In the assessment of testosterone levels in women, both Total Testosterone (TT) and Bioavailable Testosterone (BT) are used as indicators for the physiological effects of testosterone. Moreover, we defined the ten cancers using the ICD-10 codes (Supplementary Table 1). For the purpose of this study, individuals of European ancestry were recruited for inclusion. Pertinent data related to individual samples, such as sample size, demographic characteristics, and the number of relevant single nucleotide polymorphisms (SNPs), can be found in Supplementary Table 2. Summary statistics for multiple samples were sourced from the Medical Research Council Integrative Epidemiology Unit Open GWAS project (https://gwas.mrcieu.ac.uk/). Due to our exclusive use of deidentified data, institutional review board approval was not required for our analysis.

Data concerning Total Testosterone (TT), Bioavailable Testosterone (BT), cervical cancer, endometrial cancer, bladder cancer, and thyroid cancer were exclusively sourced from the MRC IEU Open GWAS database. Liver and bile duct cancer data was obtained from the Genome-wide Association Study of Cancer Risk in the UK Biobank. Publicly available summary statistics from the FinnGen consortium (www.finbb.fi) provided data on kidney cancer and stomach cancer. Additionally, Neale Lab contributed data on skin cancer. Finally, data on breast cancer and ovarian cancer were respectively obtained from the Breast Cancer Association Consortium (BCAC) and the Ovarian Cancer Association Consortium (OCAC). The GWAS datasets for 10 different types of cancer were presented in Table 1.

In this study, we utilized the genetic variants (TT and BT) associated with exposures as instrumental variables (IVs) satisfying three assumptions, namely: (1) the genetic variants are associated with exposures, (2) the genetic variants solely influence outcomes through the exposures, and (3) the genetic variants are unrelated to any confounding factors affecting the exposure-outcome association [13]. We identified SNPs that exhibited significant associations with the exposures (P < 5E-8) and ensured their independence by assessing linkage disequilibrium (LD). To eliminate LD among the SNPs, clumping process was implemented with R2 < 0.001 and kb = 10,000. The F statistics were calculated using the formula (F = β2/SE2) for each SNP separately [14, 15], Subsequently, we confirmed that the F statistic exceeded 10 in order to mitigate any potential effects of weak instrumental variable bias. Figure 1 depicted the study design through a study framework diagram. The PhenoScanner database (http://www.phenoscanner.medschl.cam.ac.uk) was employed to scrutinize all SNPs. Supplementary Tables 3 and 4 respectively displayed the characteristics of IVs associated with BT and TT, excluding the influence of confounding factors such as body mass index, smoking, diabetes, and the use of blood pressure medication. Supplementary Tables 5 and 6 presented the distinct IVs selected for BT and TT in conducting MR analysis to assess the risk of multiple cancers in cancer-specific GWAS.

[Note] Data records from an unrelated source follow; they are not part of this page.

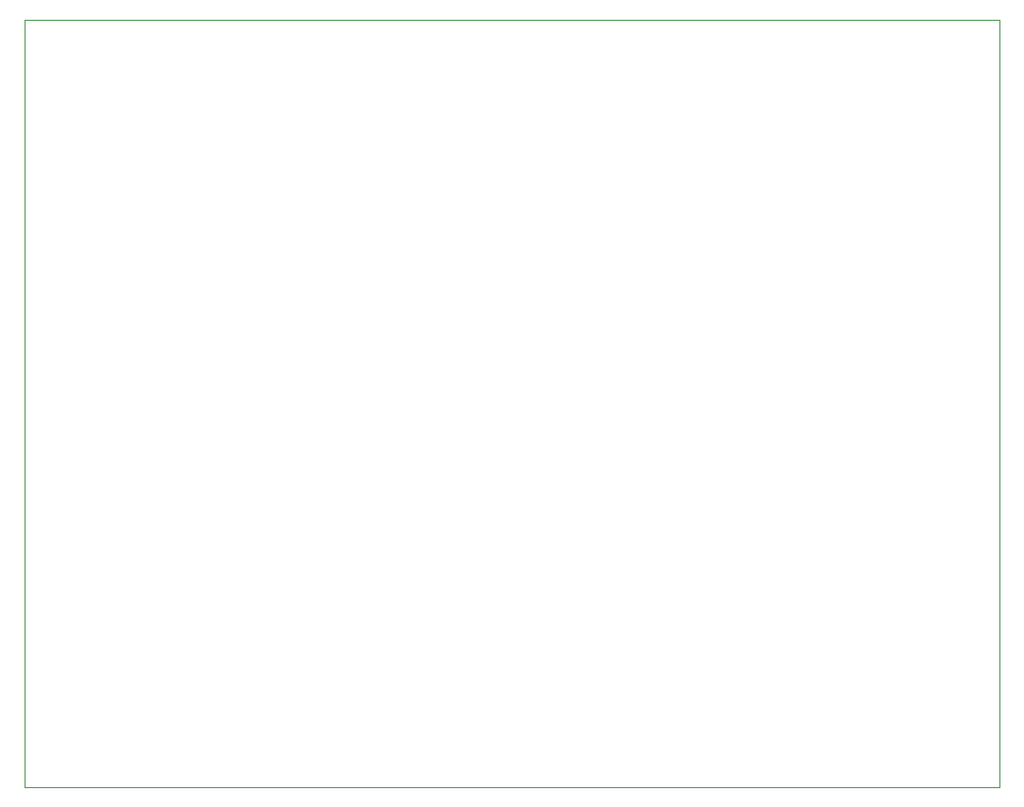
<source format=gbr>
%TF.GenerationSoftware,KiCad,Pcbnew,6.0.4-6f826c9f35~116~ubuntu20.04.1*%
%TF.CreationDate,2022-05-18T13:41:16+03:00*%
%TF.ProjectId,oskar_head_rev1,6f736b61-725f-4686-9561-645f72657631,rev?*%
%TF.SameCoordinates,Original*%
%TF.FileFunction,Profile,NP*%
%FSLAX46Y46*%
G04 Gerber Fmt 4.6, Leading zero omitted, Abs format (unit mm)*
G04 Created by KiCad (PCBNEW 6.0.4-6f826c9f35~116~ubuntu20.04.1) date 2022-05-18 13:41:16*
%MOMM*%
%LPD*%
G01*
G04 APERTURE LIST*
%TA.AperFunction,Profile*%
%ADD10C,0.100000*%
%TD*%
G04 APERTURE END LIST*
D10*
X110007400Y-46634400D02*
X197332600Y-46634400D01*
X197332600Y-46634400D02*
X197332600Y-115468400D01*
X197332600Y-115468400D02*
X110007400Y-115468400D01*
X110007400Y-115468400D02*
X110007400Y-46634400D01*
M02*

</source>
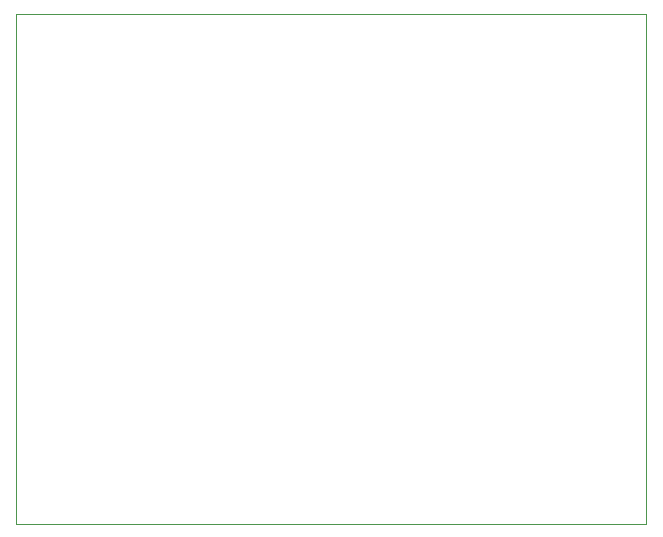
<source format=gbr>
%TF.GenerationSoftware,KiCad,Pcbnew,(6.0.7)*%
%TF.CreationDate,2022-11-27T11:05:52+01:00*%
%TF.ProjectId,RF24_esp8266_tft,52463234-5f65-4737-9038-3236365f7466,rev?*%
%TF.SameCoordinates,Original*%
%TF.FileFunction,Profile,NP*%
%FSLAX46Y46*%
G04 Gerber Fmt 4.6, Leading zero omitted, Abs format (unit mm)*
G04 Created by KiCad (PCBNEW (6.0.7)) date 2022-11-27 11:05:52*
%MOMM*%
%LPD*%
G01*
G04 APERTURE LIST*
%TA.AperFunction,Profile*%
%ADD10C,0.100000*%
%TD*%
G04 APERTURE END LIST*
D10*
X176530000Y-115570000D02*
X123190000Y-115570000D01*
X176530000Y-72390000D02*
X176530000Y-115570000D01*
X123190000Y-72390000D02*
X176530000Y-72390000D01*
X123190000Y-115570000D02*
X123190000Y-72390000D01*
M02*

</source>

The study design and three fundamental assumptions in the Mendelian randomization analysis

The Wald ratio approach was employed to estimate the impact of a single SNP closely linked with exposure on the outcome, with the inverse-variance weighted (IVW, random effects) serving as the primary analytical method. Supplementary analyses were conducted using MR-Egger, weighted median, simple mode, and weighted mode. When all included SNPs are effective instrumental variables, the IVW method was utilized for precise estimation [16]. The MR-Egger method adjusted for pleiotropy, yet the resulting associations tend to be less precise [17]. The weighted median model is a valid estimator when at least 50% of the weight is derived from appropriate instrumental variables [18]. Heterogeneity and horizontal pleiotropy were assessed using Cochrane's Q and MR-Egger intercept, respectively [17]. In cases where there is no excess heterogeneity, the random-effects IVW models and the fixed-effect IVW model yield equivalent results without a loss of precision. Conversely, random-effects IVW models are appropriate when heterogeneity is present [19]. If there is evidence of horizontal pleiotropy, the MR-PRESSO outlier test was applied [20]. Leave-one-out sensitivity analysis was additionally used to identify SNPs with influential effects and assess the reliability of the results [21]. To further demonstrate the reliability of MR results, maximum likelihood, penalized weighted median, and IVW (fixed effects) were utilized in the subsequent analyses. The maximum likelihood approach is a conventional method with low standard errors similar to IVW and, if the hypotheses are met, yields unbiased results with smaller standard errors than IVW [22].

All of our statistical tests were two-sided, and a P < 0.05 was considered statistically significant. All data analysis was implemented using R Studio 4.2.1 with the “Two-Sample-MR”, “MR-PRESSO” and “MendelianRandomization” packages for MR analysis.